The first recipe out of the gate for this project is “Dry Caramel, Salt”. I picked this one because it seemed easy.
It wasn’t.
It took me 3 tries to make the caramel properly. The book is interesting in its minimalism; it instructs me to bring the ingredients for the caramel up to temperature, but says nothing about how long that should take, what I should be looking for during this process, etc. Normally I might find this frustrating enough to call a cookbook worthless, but in this case I took the opportunity to learn a bit more about what was happening at a chemical level (it’s highly probable that my patience was tempered by the fact that I’d invested more money than I’d like to admit in the ingredients).
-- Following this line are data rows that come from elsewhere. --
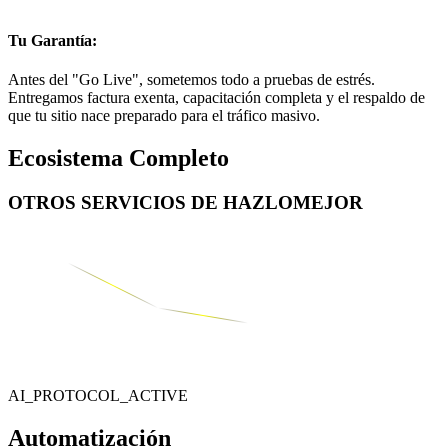
Tu Garantía:
Antes del "Go Live", sometemos todo a pruebas de estrés.
Entregamos factura exenta, capacitación completa y el respaldo de
que tu sitio nace preparado para el tráfico masivo.
Ecosistema Completo
OTROS SERVICIOS DE
HAZLOMEJOR
AI_PROTOCOL_ACTIVE
Automatización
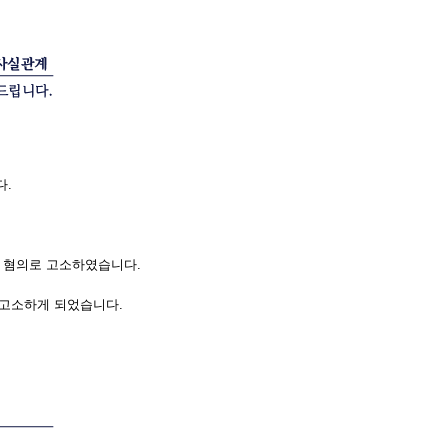
다.
행 혐의로 고소하였습니다.
 고소하게 되었습니다.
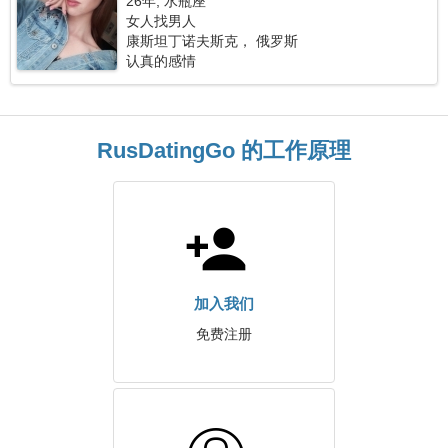
26年, 水瓶座
女人找男人
康斯坦丁诺夫斯克， 俄罗斯
认真的感情
RusDatingGo 的工作原理
加入我们
免费注册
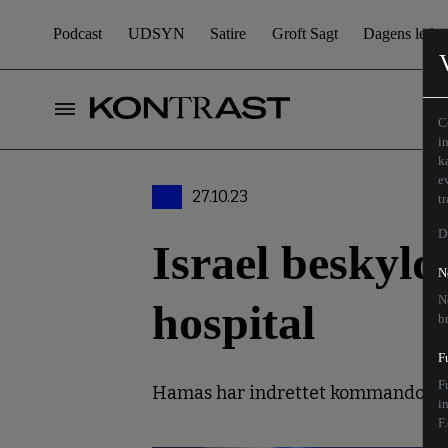
Podcast
UDSYN
Satire
Groft Sagt
Dagens leder
C
i
k
e
27.10.23
t
D
Israel beskyld
N
N
hospital
b
F
F
Hamas har indrettet kommando-og ko
i
F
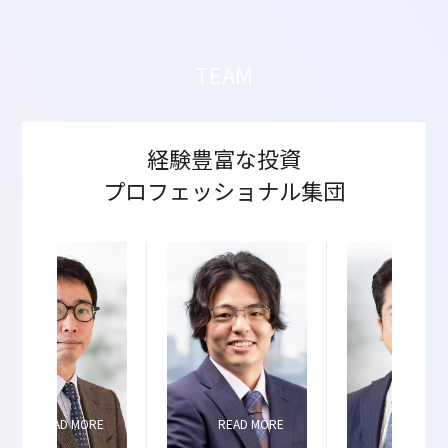
TEAM
経験豊富な投資
プロフェッショナル集団
READ MORE
READ MORE
READ M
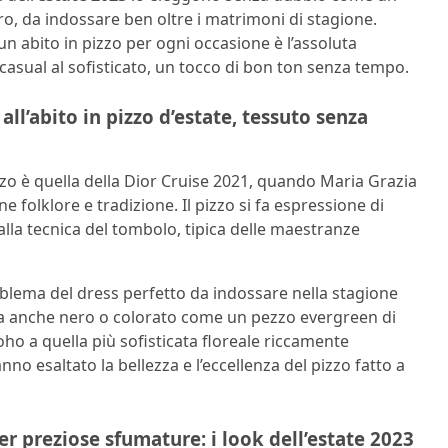
ro, da indossare ben oltre i matrimoni di stagione.
un abito in pizzo per ogni occasione è l’assoluta
casual al sofisticato, un tocco di bon ton senza tempo.
ll’abito in pizzo d’estate, tessuto senza
izzo è quella della Dior Cruise 2021, quando Maria Grazia
 folklore e tradizione. Il pizzo si fa espressione di
alla tecnica del tombolo, tipica delle maestranze
emblema del dress perfetto da indossare nella stagione
 ma anche nero o colorato come un pezzo evergreen di
oho a quella più sofisticata floreale riccamente
o esaltato la bellezza e l’eccellenza del pizzo fatto a
er preziose sfumature: i look dell’estate 2023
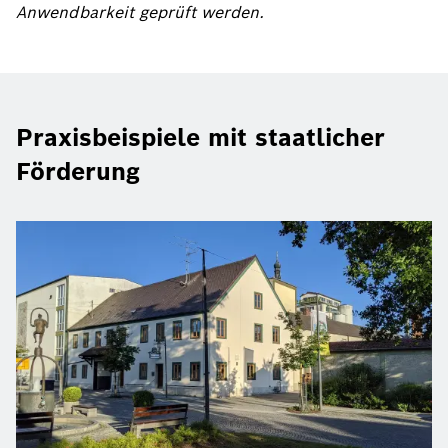
Anwendbarkeit geprüft werden.
Praxisbeispiele mit staatlicher
Förderung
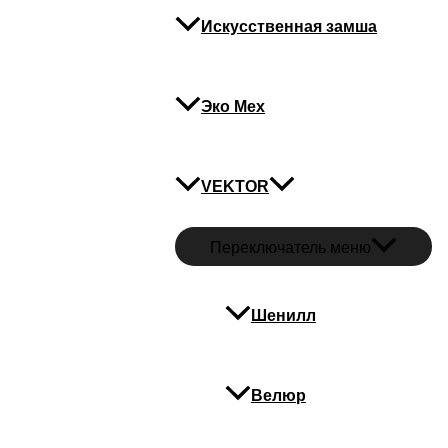
синхронизаторы
Искусственная замша
Детали
Эко Мех
Покрытие
Полимер
VEKTOR
Похожие
Переключатель меню
Зацепы, фиксаторы, 
Шенилл
Фиксато
Велюр
Зацепы, фиксаторы, 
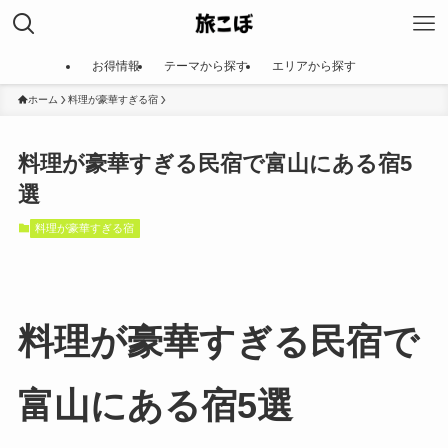
お得情報
テーマから探す
エリアから探す
ホーム
料理が豪華すぎる宿
料理が豪華すぎる民宿で富山にある宿5
選
料理が豪華すぎる宿
料理が豪華すぎる民宿で
富山にある宿5選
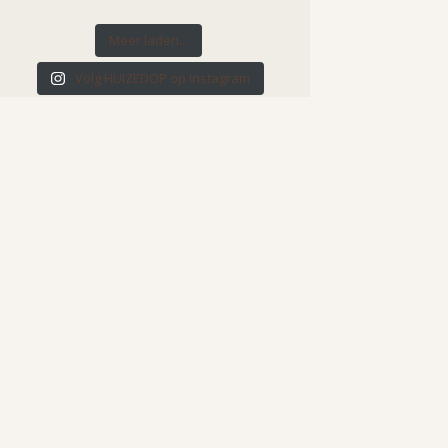
Meer laden...
Volg HUIZEDOP op Instagram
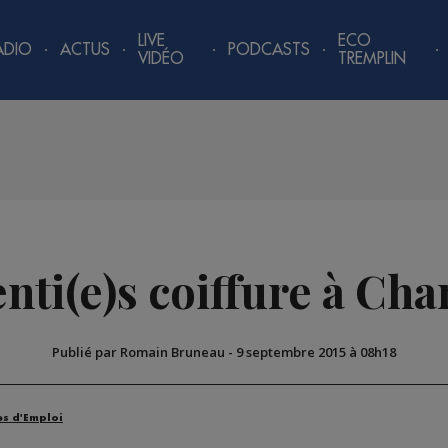
LIVE
ECO
ADIO
ACTUS
PODCASTS
VIDÉO
TREMPLIN
nti(e)s coiffure à Ch
Publié par Romain Bruneau
-
9 septembre 2015 à 08h18
es d'Emploi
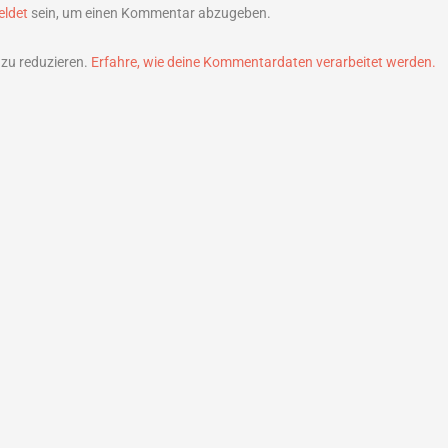
ldet
sein, um einen Kommentar abzugeben.
zu reduzieren.
Erfahre, wie deine Kommentardaten verarbeitet werden.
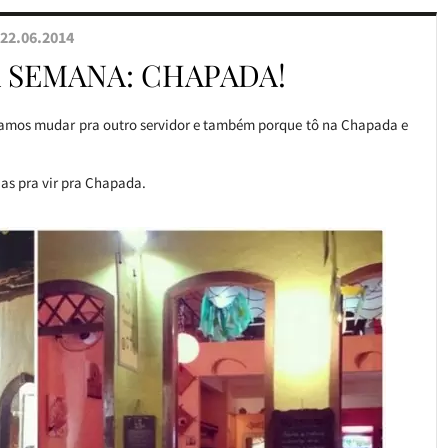
22.06.2014
 SEMANA: CHAPADA!
isamos mudar pra outro servidor e também porque tô na Chapada e
dias pra vir pra Chapada.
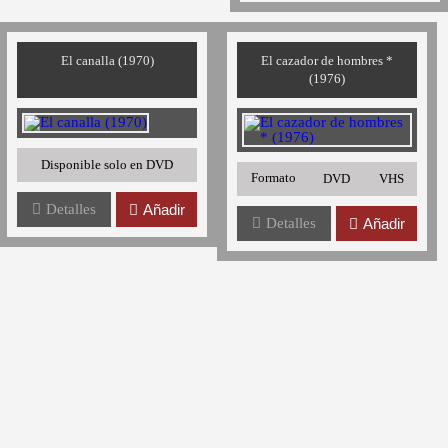
El canalla (1970)
El cazador de hombres *
(1976)
Disponible solo en DVD
Formato
DVD
VHS
Detalles
Añadir
Detalles
Añadir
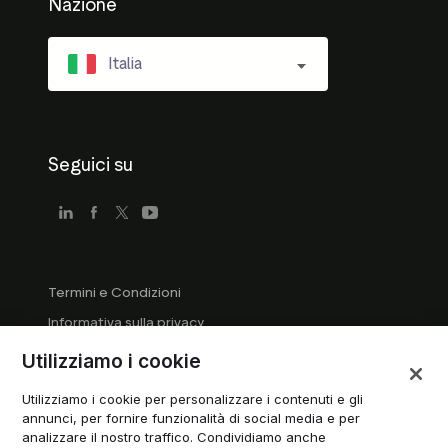
Nazione
Italia
Seguici su
Termini e Condizioni
Informativa sulla privacy
Linee guida per le aziende
Utilizziamo i cookie
Linee guida del marchio registrato
Utilizziamo i cookie per personalizzare i contenuti e gli
Gestisci i cookie
annunci, per fornire funzionalità di social media e per
analizzare il nostro traffico. Condividiamo anche
Modern Slavery Statement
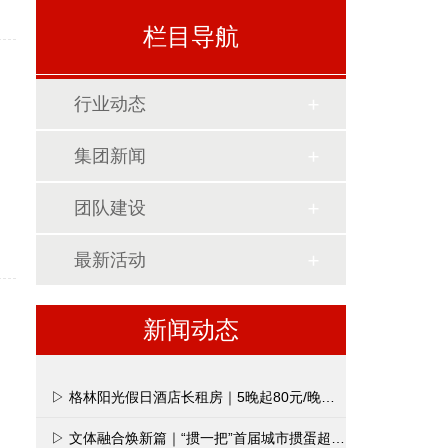
栏目导航
行业动态
集团新闻
团队建设
最新活动
新闻动态
▷ 格林阳光假日酒店长租房｜5晚起80元/晚，月租1980元全包价
▷ 文体融合焕新篇｜“掼一把”首届城市掼蛋超级联赛在南昌打响第一枪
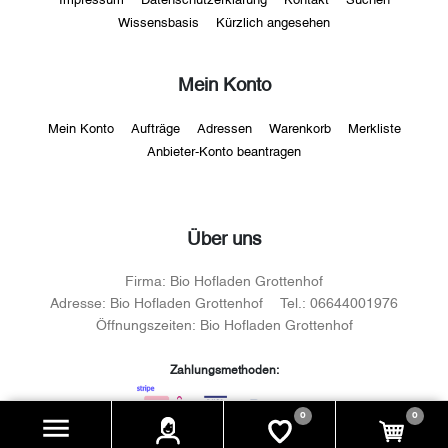
Wissensbasis
Kürzlich angesehen
Mein Konto
Mein Konto
Aufträge
Adressen
Warenkorb
Merkliste
Anbieter-Konto beantragen
Über uns
Firma:
Bio Hofladen Grottenhof
Adresse:
Bio Hofladen Grottenhof
Tel.:
06644001976
Öffnungszeiten:
Bio Hofladen Grottenhof
Zahlungsmethoden:
0
0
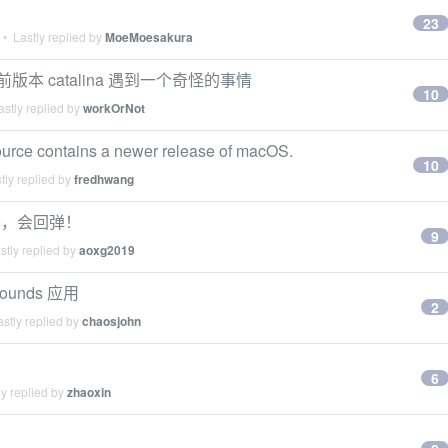
23
• Lastly replied by
MoeMoesakura
56 当前版本 catalina 遇到一个奇怪的事情
10
stly replied by
workOrNot
rce contains a newer release of macOS.
10
tly replied by
fredhwang
换屏幕，会回弹！
9
tly replied by
aoxg2019
rounds 应用
2
stly replied by
chaosjohn
6
y replied by
zhaoxin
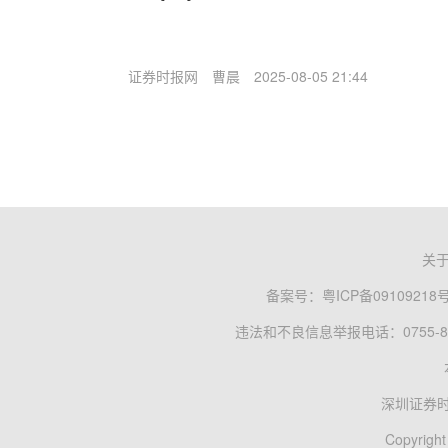
证券时报网
曹晨
2025-08-05 21:44
关
备案号：
粤ICP备09109218
违法和不良信息举报电话：0755-83
深圳证券
Copyright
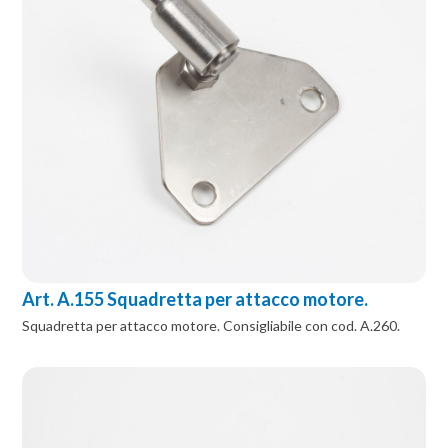
Art. A.155 Squadretta per attacco motore.
Squadretta per attacco motore. Consigliabile con cod. A.260.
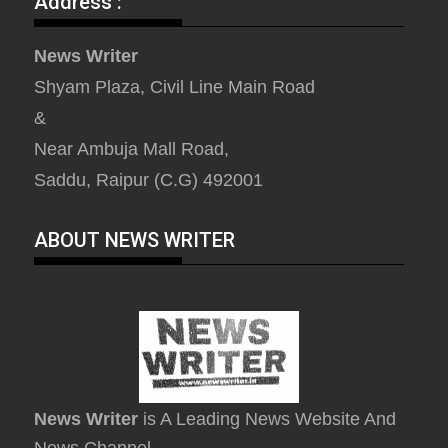
Address :
News Writer
Shyam Plaza, Civil Line Main Road
&
Near Ambuja Mall Road,
Saddu, Raipur (C.G) 492001
ABOUT NEWS WRITER
News Writer
is A Leading News Website And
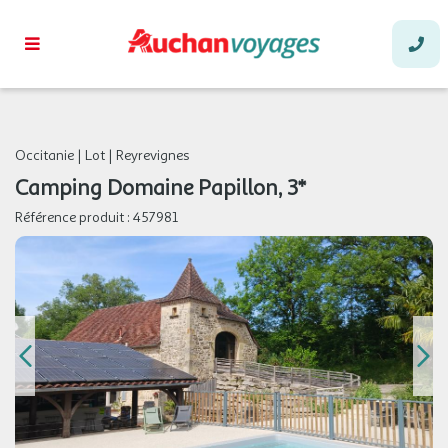
Occitanie
|
Lot
|
Reyrevignes
Camping Domaine Papillon, 3*
Référence produit :
457981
The caramel base, once properly made, was blended with maltodextrin, a carbohydrate obtained from cornstarch molecules (in this case those of tapioca). Maltodextrin has a few interesting properties; for one, it’s extremely light. A pound of maltodextrin arrived in a bag the size of a couch cushion, and pouring it into a storage container caused a huge mess as the stuff was quite ‘floaty’. It also becomes statically-charged very easily. The main source of interest for this recipe, though is its tendency to bond with fat (in this case, butter in the caramel). Processing the two together yields a very light dust or powder that I could really only describe as being like dry snowflakes.